The Aorus Pro M and Steel Legend M are hardly even competitors apart from their form factor, and if they turn out at the same price point Gigabyte would be rather misguided. The former has a 1Gbe Realtek (not even Intel) while the latter has a 2.5Gbe Realtek, a headlining feature for most B550 boards. I'm 95% sure the former is recycling low end Gigabyte's favourite hot 4C06/4C10 MOSFETs under those blocky heatsinks, while the Steel Legend looks to be using the same 50A Vishay DrMOS found on entry to midrange X570s.

Don't forget that the Steel Legend has three M.2 slots; it not only has a small dedicated E-key slot for Wifi cards, but also has the requisite cutouts in its I/O to add the antennas. It's pretty clear to see that these two are miles apart in their target segment. While neither has a POST code, the Clear CMOS on the I/O of the ASRock is the equivalent of having one of those overclocking buttons on higher end boards. Just some info to take into account when you're deciding how important having two x4 slots is to you.


----------



## Buftor (Jun 12, 2020)

tabascosauz said:


> Do you actually do sequential writes all day, though? 16Gb/s is still a theoretical cap of 2000MB/s; how often do you hit that number in sequential writes on a daily basis?



You raise some valid points. I only do photo editing, no gaming at all. My laptop has both NVME and SATA SSD. Buzzing through thousands of photos, with file sizes up to 40MB, I can clearly see the advantage of NVME. That's why I want the desktop that I'm building to have two fast M.2 slots. I only use the network to do backups to my NAS, so that's not as critical.


----------



## tabascosauz (Jun 12, 2020)

Buftor said:


> You raise some valid points. I only do photo editing, no gaming at all. My laptop has both NVME and SATA SSD. Buzzing through thousands of photos, with file sizes up to 40MB, I can clearly see the advantage of NVME. That's why I want the desktop that I'm building to have two fast M.2 slots. I only use the network to do backups to my NAS, so that's not as critical.



Have you actually monitored disk usage and peak speeds during your editing workflows? I never see any significant disk usage speeds working in PS, not nearly to the point where 3.0 x2 or x4 would make a difference.

My .NEFs out of my camera are generally 30-35MB in size, and each of the resulting .PSDs anywhere between 50MB and 300MB. Regardless of whether PS 2019 is configured to use 5GB, 20GB, or 50GB of disk cache, I've not seen any measurable difference between having PS installed and files working in my SATA or NVMe on my main 3700X.

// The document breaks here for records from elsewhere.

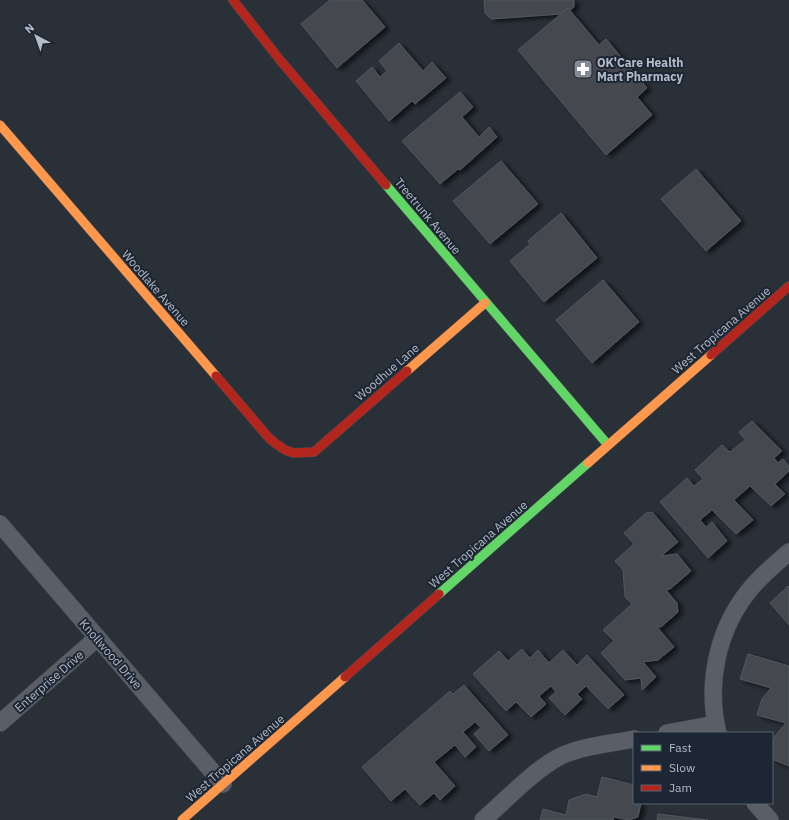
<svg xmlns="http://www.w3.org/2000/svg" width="789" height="820" font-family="'IBM Plex Sans',sans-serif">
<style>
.building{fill:#444950;stroke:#52575f;filter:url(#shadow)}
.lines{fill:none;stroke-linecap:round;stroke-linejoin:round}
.street-casing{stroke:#484c53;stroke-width:18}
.fast-casing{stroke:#484c53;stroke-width:10}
.slow-casing{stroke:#484c53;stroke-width:10}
.jam-casing{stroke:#484c53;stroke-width:10}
.street{stroke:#5a5e66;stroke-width:17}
.fast{stroke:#63d668;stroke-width:9}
.slow{stroke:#ff974d;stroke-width:9}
.jam{stroke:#b3261e;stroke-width:9}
.labels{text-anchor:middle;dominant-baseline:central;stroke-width:4;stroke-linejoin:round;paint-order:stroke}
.poi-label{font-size:12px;font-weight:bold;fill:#b4bcc9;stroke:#1d2633;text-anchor:start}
.street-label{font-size:12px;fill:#b4bcc9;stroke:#1d2633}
</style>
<defs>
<filter id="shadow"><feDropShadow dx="4.5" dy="2.5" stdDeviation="2" flood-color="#0009"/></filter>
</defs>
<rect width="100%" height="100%" fill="#2a3038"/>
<path class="building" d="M330,0h32l23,27 -48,41 -36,-44z
M484,0h90v7l-4,3 -2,-2 -7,6 -70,5 -6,-6z
M568,8l31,37 7,-6 41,49 -10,9 15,18 -46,40 -88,-105z
M399,43l24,28 9,-9 14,16 -31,26 -3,-3 -23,20 -33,-40 16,-14 8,10 7,-6 -8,-10z
M460,92l13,15 -11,10 17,20 10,-10 8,10 -37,33 -2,-1 -18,15 -38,-43z
M501,161l37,43 -48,40 -37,-43z
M696,169l45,52 -35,30 -45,-52z
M561,213l36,45 -53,44 -34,-41 20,-17 -2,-3z
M603,280l36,42 -47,41 -36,-43z
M752,421l30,30 -8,7 4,5 5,-4 6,7v5l-14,13 10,10 -14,12 -21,-20 -16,14 19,20 -17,14 -24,-24 -12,10 6,7 6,-5 15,19 -19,17 -48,-56 27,-24 7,8 9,-7 -8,-9 27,-25 8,7 15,-12 -6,-8z
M652,512l26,30 -17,14 16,-2 14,17 -21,18 -4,1 11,13 1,9 -17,15h-4l17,20 -16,13 -15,2 13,15 -14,13 -1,-12 -16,2 -24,-27 13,-12 -11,-11 29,-26 -7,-7 -2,-27 -8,-9 19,-17 -10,-11 22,-20z
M788,586l1,1v38l-19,-22z
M522,649l8,9 8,-8 11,13 14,-13 14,15 10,-10 37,40 -16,14 -22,-23 -9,8 5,5 -17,16 -16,-17 7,-6 -5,-6 -12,10 7,8 -15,13 -15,-15 -10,9 -33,-37 26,-23 9,10z
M748,654l41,12v100l-17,-7v-12l3,-11 11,-13 -29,-8 5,-16 9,-11 -31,-9z
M464,685l44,50 -19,16 -15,-17 7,-6 -6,-6 -12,10 13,15 -11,10 -10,-12 -21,17 21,24 -15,14 -6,-7 -14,12 -15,-16 -14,12 -29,-34 88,-76 3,3z
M602,777l32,8v18h7l-3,14 -9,3 -15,-3 -1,3h-73l3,-11 23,6 3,-15 17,-6 11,3z
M658,814l50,6h-51z"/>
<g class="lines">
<defs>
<path id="street" d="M0,524l223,260
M0,723l97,-85
M667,733l49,-9
M718,733c-12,-48 -1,-101 29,-140 12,-16 27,-28 42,-41
M755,803l15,17
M483,820c22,-19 51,-50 76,-63 23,-11 50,-13 75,-18"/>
<path id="fast" d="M386,185l222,260
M439,594l149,-131"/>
<path id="slow" d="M0,125l216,251
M407,371l78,-68
M588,463l123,-108
M182,820l163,-143"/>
<path id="jam" d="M233,0l47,60 106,125
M711,355l78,-69
M216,376l53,62 6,5 10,7 9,3 20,-1 93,-81
M345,677l94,-83"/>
</defs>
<use href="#street" class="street-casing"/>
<use href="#fast" class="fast-casing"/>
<use href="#slow" class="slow-casing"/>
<use href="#jam" class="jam-casing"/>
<use href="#street" class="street"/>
<use href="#fast" class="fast"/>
<use href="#slow" class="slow"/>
<use href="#jam" class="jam"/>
</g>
<defs>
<symbol id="pharmacy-square" viewBox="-11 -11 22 22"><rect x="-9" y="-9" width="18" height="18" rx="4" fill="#848b96" stroke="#1d2633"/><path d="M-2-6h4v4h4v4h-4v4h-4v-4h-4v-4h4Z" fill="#fff"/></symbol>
</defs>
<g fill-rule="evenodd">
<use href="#pharmacy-square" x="572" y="58" width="22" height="22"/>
</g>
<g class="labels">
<g class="poi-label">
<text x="597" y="62">OK'Care Health<tspan x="597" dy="14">Mart Pharmacy</tspan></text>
</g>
<g class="street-label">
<text transform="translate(428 216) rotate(50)">Treetrunk Avenue</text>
<text transform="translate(156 288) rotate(49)">Woodlake Avenue</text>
<text transform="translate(721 330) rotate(-41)">West Tropicana Avenue</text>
<text transform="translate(387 372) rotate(-41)">Woodhue Lane</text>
<text transform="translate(478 544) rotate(-41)">West Tropicana Avenue</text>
<text transform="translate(111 654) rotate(49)">Knollwood Drive</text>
<text transform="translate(49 681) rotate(-41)">Enterprise Drive</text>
<text transform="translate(235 758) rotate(-41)">West Tropicana Avenue</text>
</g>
</g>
<rect x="633" y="732" width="140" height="72" fill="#1d2633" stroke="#59626f"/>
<rect x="641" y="745" width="20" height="6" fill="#63d668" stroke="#59626f"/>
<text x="669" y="752" font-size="12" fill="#b4bcc9">Fast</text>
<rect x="641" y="765" width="20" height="6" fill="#ff974d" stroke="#59626f"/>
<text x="669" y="772" font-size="12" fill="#b4bcc9">Slow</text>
<rect x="641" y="785" width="20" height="6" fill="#b3261e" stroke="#59626f"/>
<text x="669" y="792" font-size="12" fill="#b4bcc9">Jam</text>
<g transform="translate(36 36) rotate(319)" stroke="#1d2633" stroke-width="3" paint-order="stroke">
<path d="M0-3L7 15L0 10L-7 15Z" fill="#b4bcc9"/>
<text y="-6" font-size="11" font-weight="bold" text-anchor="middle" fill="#b4bcc9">N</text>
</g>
</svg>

What does make a difference, however, is the actual other hardware in the system, in particular if I'm doing work on my 4790K or 3700X. The difference there is usually minor and mostly limited to startup and .NEF opening times, but certainly more noticeable than the SATA vs. NVMe difference when it comes to file saving. As long as you have a relatively recent and large (500GB-1TB) TLC SATA drive with DRAM and not an ancient X-25M, for example.

Obviously, this depends on what software you use, but Adobe software tends to lean on the CPU more. It does like GPU acceleration, however.


----------



## newtekie1 (Jun 13, 2020)

Buftor said:


> You raise some valid points. I only do photo editing, no gaming at all. My laptop has both NVME and SATA SSD. Buzzing through thousands of photos, with file sizes up to 40MB, I can clearly see the advantage of NVME. That's why I want the desktop that I'm building to have two fast M.2 slots. I only use the network to do backups to my NAS, so that's not as critical.



You benefit from the larger queue sizes and random reads of NVMe, not the large sequential read speeds. So the extra sequential read speed you get with x4 vs. x2 won't matter to you.


----------